God, I would really like to know why you put those desires in my heart and i would also like to know if those desires are to be fulfilled 1 day... or maybe you are not going to fulfill them... i just want to know... but i dun need to know, so if you were to tell me or not, let your will be done cos i know ur will is good... in Jesus name i pray, amen...
Had a Vision
on Tuesday, May 16, 2006, 8:37 AM
:: Cold... ::
i'm cold... very very cold... i was cold from the start til i met heat, i melted n poured out my blessings on heat to cool her down, i poured n i poured til i'm neutralised n slowly i started to get warm n eventually boiling... but heat never cooled down... so i pulled away... n said i would come back... when i was cooled again i went back to look for heat but heat seems to have turned cold by herself so i guess she didn't need me...
n so once again, time has made me frozen...
heat never came to look for me...
Had a Vision
on Monday, May 15, 2006, 9:34 AM
:: this i must say... ::
phew... it's the 2nd week now... n still no log book... n worst is no work done, but then again our supervisor says that first 2 weeks is training then later he said first 3 weeks is training, i just hope he dun say 4 the next time i ask him...
anyway, my group consist of a 2 very close friend but maybe too close..? one is zhijin, a fren i met in church... though he's from aerospace n not very keen on the project i have chosen, i tot he would be of a great support, i dun mind doing more work as long as he "supports" me... but to my disappointment, he destroyed me yesterday with a 2 word greeting that hurts me more than a sword piercing through my heart... that made me sin badly... my anger grew through the night, murdering him in my tot (when i say murder, bible means thinking of anger means murder)

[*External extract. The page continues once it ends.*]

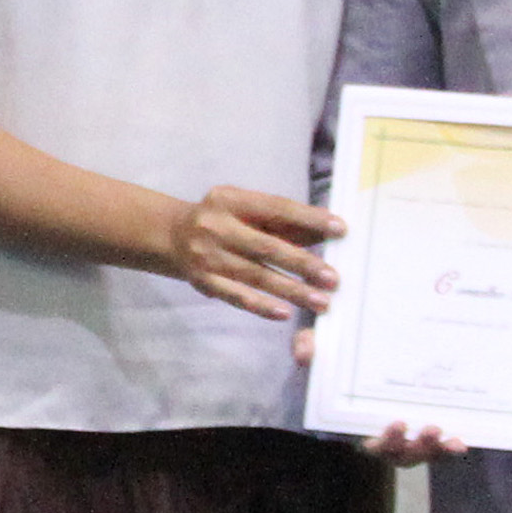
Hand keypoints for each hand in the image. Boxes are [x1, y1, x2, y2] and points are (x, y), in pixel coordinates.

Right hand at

another was xulu, he's from china... he was my primary school classmate i think... we were in the same primary school... then now in poly, we're in the same course! praise the Lord! but he smokes... i'm probably guessing he's influence by the world... what to do.. but at least he does things well when he really have no choice left.. sort of like those 'driven by fear' type... fear of failing or something... bad but still good! i mean like at least he has a drive, n i'm guessing he's EQ n IQ is equally high as in how he 'begged' to join my group in my MP/SIP... n what can i say, he's good!! =)
Had a Vision
on Thursday, May 04, 2006, 8:48 AM
:: yesterday's news... ::
no comp so cannot blog everyday... but nothing to blog everyday anyway...
yesterday was labour day, i said i wanted to go out queenstown buy shoe but my mind tricked me into thinking labour day means everyshop is closed... so i told myself "better use this day to do my dance homework tt i owe for so long liao.." n once again, my laziness preveilled! i went into my deep slumber for many hrs til 6pm... then i wake up n say "ok, must do now!" as my hands reach out for the ps2 controller i said "ok, after dinner must do!" n dinner was at 11pm... by then i was way too tired so i continued playing all the way till 2am then sleep... n oso not to mention i keep tuning on to bsb's 4th album "incomplete"
i think i should stop listening... else i'm really gonna think i'm "incomplete" MUST remember still have God!